#### [Work order]
Could you filter the records below down to the lines that include the word "index"?

#### [Data for review]
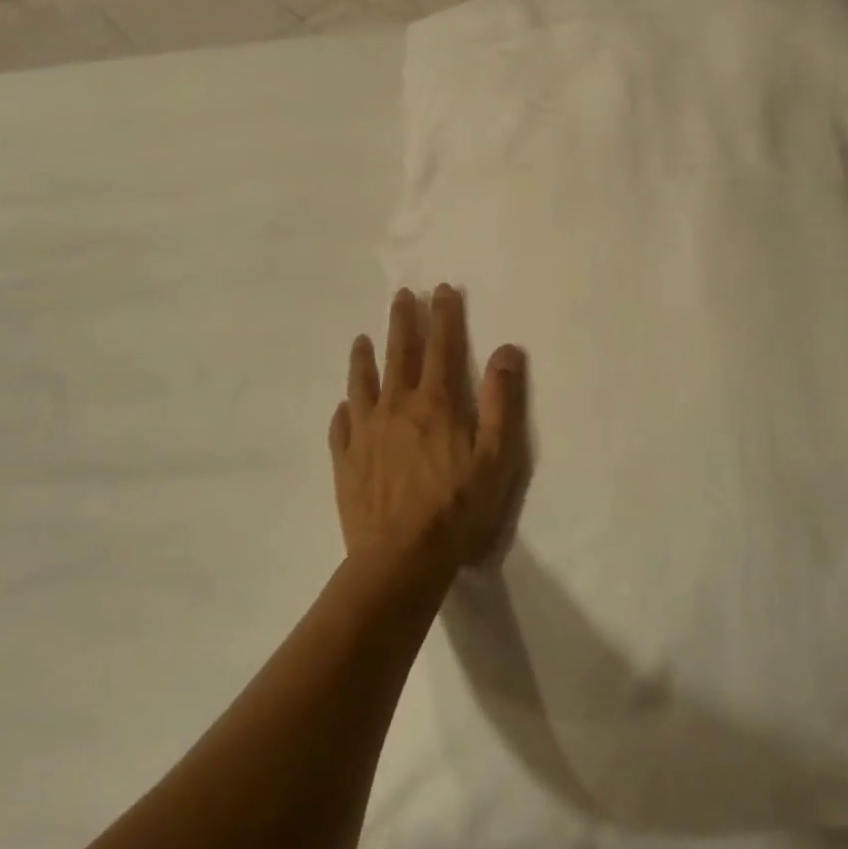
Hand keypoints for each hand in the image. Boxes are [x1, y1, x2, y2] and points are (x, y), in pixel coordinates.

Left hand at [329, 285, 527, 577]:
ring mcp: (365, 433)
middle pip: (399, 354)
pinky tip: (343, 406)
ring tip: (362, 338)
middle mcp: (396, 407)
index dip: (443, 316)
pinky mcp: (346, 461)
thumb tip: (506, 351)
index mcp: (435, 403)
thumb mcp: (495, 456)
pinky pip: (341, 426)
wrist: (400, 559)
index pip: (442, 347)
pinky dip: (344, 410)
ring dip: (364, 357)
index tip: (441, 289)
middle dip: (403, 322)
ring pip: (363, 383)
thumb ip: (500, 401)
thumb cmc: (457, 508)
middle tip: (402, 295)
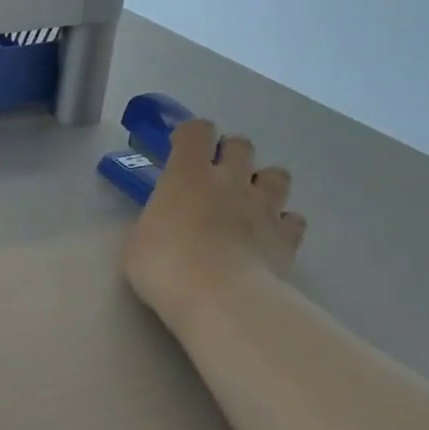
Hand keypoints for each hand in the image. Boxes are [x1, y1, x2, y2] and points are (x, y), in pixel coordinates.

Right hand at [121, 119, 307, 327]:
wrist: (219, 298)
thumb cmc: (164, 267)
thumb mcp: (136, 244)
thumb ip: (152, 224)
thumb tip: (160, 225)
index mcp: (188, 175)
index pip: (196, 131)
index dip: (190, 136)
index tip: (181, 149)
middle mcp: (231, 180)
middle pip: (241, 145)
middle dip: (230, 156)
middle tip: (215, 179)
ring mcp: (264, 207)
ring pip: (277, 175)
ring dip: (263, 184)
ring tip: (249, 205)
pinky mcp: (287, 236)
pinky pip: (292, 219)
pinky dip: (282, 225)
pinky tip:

#### [Result for this task]
index dip: (443, 316)
index mcp: (435, 403)
index pip: (442, 347)
index tip: (441, 289)
index mcp: (188, 175)
index pip: (196, 131)
index dip: (190, 136)
index tip: (181, 149)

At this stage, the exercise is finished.